*Directive:* Write out, exactly and in full, the records given below, but not their pictures.

*Records to use:*
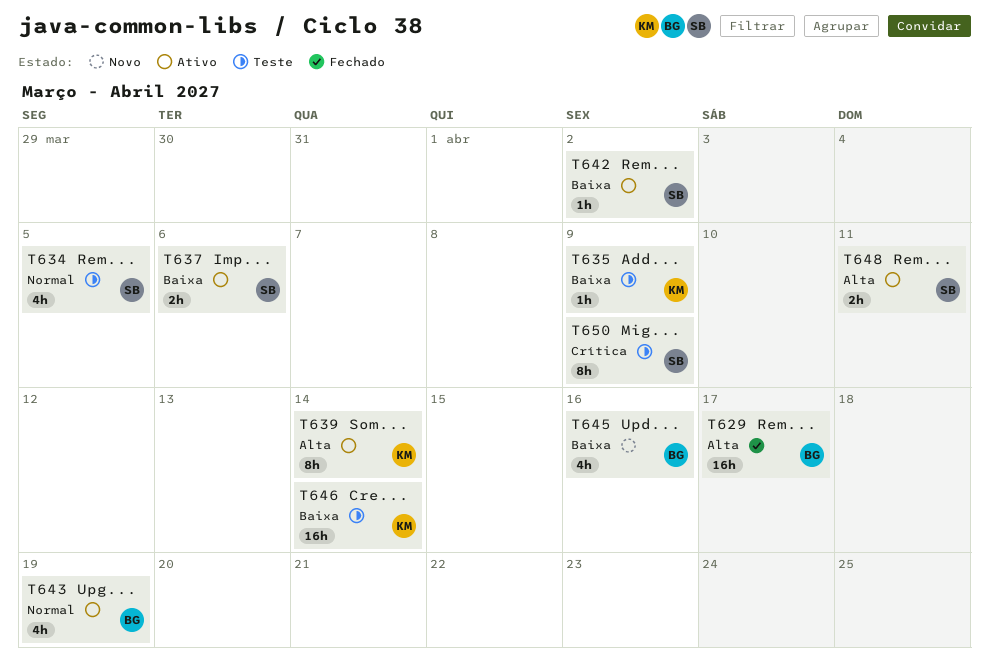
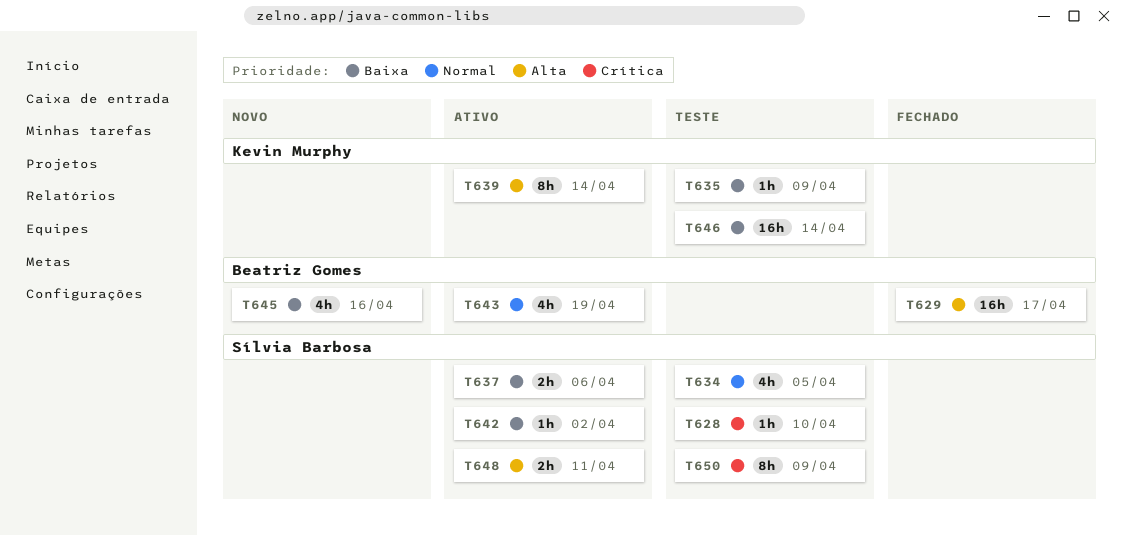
T628: none -> present

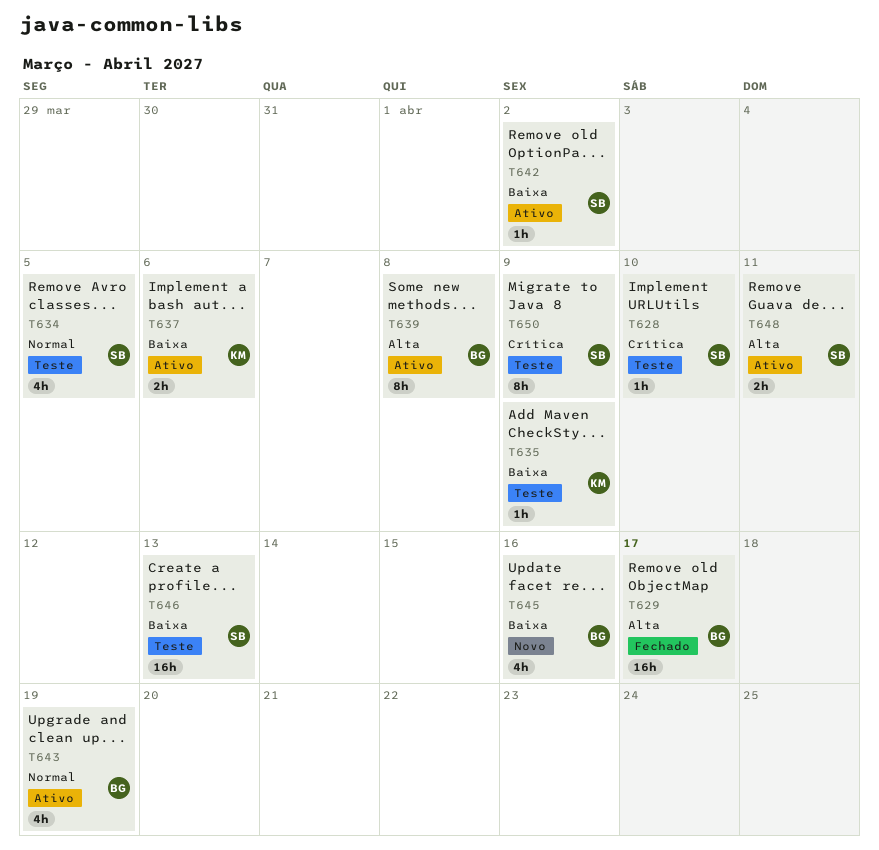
T637, owner: Sílvia Barbosa -> Kevin Murphy
T639, owner: Kevin Murphy -> Beatriz Gomes
T639, due: Apr 14 -> Apr 8
T646, owner: Kevin Murphy -> Sílvia Barbosa
T646, due: Apr 14 -> Apr 13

*Solution:*
T628: none -> present

T637, owner: Sílvia Barbosa -> Kevin Murphy
T639, owner: Kevin Murphy -> Beatriz Gomes
T639, due: Apr 14 -> Apr 8
T646, owner: Kevin Murphy -> Sílvia Barbosa
T646, due: Apr 14 -> Apr 13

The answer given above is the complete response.